At LootLocker security is a top priority. We take the security of our systems, products, our employees and customers' information seriously, and we value the security community.
We always want to hear from security researches when they've found a potential issue. On this page you can see how to get in contact with us, as well as what is in scope and what is not.
1.1 Do not perform any attack, or DDoS, that contributes to the degradation of user experience, disruption to production systems and destruction of data during security testing.
1.2 Do not initiate a fraudulent financial transaction.
1.3 Do not engage in any activity that can potentially or actually cause harm to LootLocker, our customers, or our employees.
1.4 Do not attempt to gain access to another user's account or data.
1.5 Do not store, share, compromise or destroy LootLocker customer data. If Personally Identifiable Information (PII) is encountered, you should immediately halt your activity, purge related data form your system, and immediately contact LootLocker. This step protects any potentially vulnerable data, and you.
1.6 The reported bug must be original and previously unreported.
1.7 Perform research only within the scope set out below.
1.8 Use the identified communication channels to report vulnerability information to us.

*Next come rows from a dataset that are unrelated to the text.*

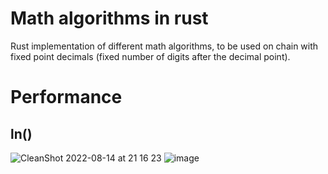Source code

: # Math algorithms in rust
Rust implementation of different math algorithms, to be used on chain with fixed point decimals (fixed number of digits after the decimal point).

# Performance
## ln()
![CleanShot 2022-08-14 at 21 16 23](https://user-images.githubusercontent.com/20506/184534279-fd056634-140a-4758-944a-118d3c197a3d.png)
![image](https://user-images.githubusercontent.com/20506/184532276-7940302e-ed83-4446-bfbe-53e84326f363.png)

1.9 Do not contact the team asking for updates on a reported bug. If the team deems the reported bug worthy, we will respond. Reports that aren’t eligible won’t receive a response.
1.10 You can only access, disclose and report the issues that you tested on your own account(s)
1.11 Keep information about any vulnerabilities you've discovered confidential between yourself and LootLocker until the security issue is considered resolved by LootLocker.
1.12 LootLocker reserves the right, at its sole discretion, to decide that the report is invalid for any reason (for instance, the reported bug is already known to us, the issue is not considered to be severe, etc.)
2.1. Vulnerabilities that do not cause any state changes (e.g. clickjacking that doesn’t do anything)
2.2. Features reported as vulnerabilities
2.3. Bugs that require unlikely user interaction. For example, a cross-site scripting flaw that requires the victim to manually type in an XSS payload into our app and then double-click an error message may not meet the bar
2.4. Vulnerabilities affecting users of outdated browsers
2.5. Account brute force
2.6. Mixed content warnings
2.7. Error information that cannot be used for direct attack
2.8. Unverified reports from automated tools or scanners
2.9. Text typos
2.10. Password strength reports
3.1. Include as much information as you can in clearly-written English. The report should include, but not be limited to:
3.1.1. All steps or actions required to reproduce the exploit of the vulnerability
3.1.2. Logs and screenshots
3.1.3. Video demonstration of the bug
3.1.4. IPs that were used while testing
3.1.5. Any other supporting evidence
3.2. All of these things should be reported to security@lootlocker.com along with your contact details.
4.1 Following the guidelines guarantees that we:
4.1.1 Do not pursue or support any legal action related to your research.
4.1.2 Work with you to understand and resolve the issue quickly.
4.1.3 Recognize your contribution on your Security Researcher Hall of Fame, if you are the first to report the issue and we make a code or configuration change based on the issue.
4.2 We reserve the right to change these terms at any time. If we decide to change this document, we will post changes on this page. All changes are effective immediately upon posting.
4.3 These terms will begin when you disclose the bug or issue to us.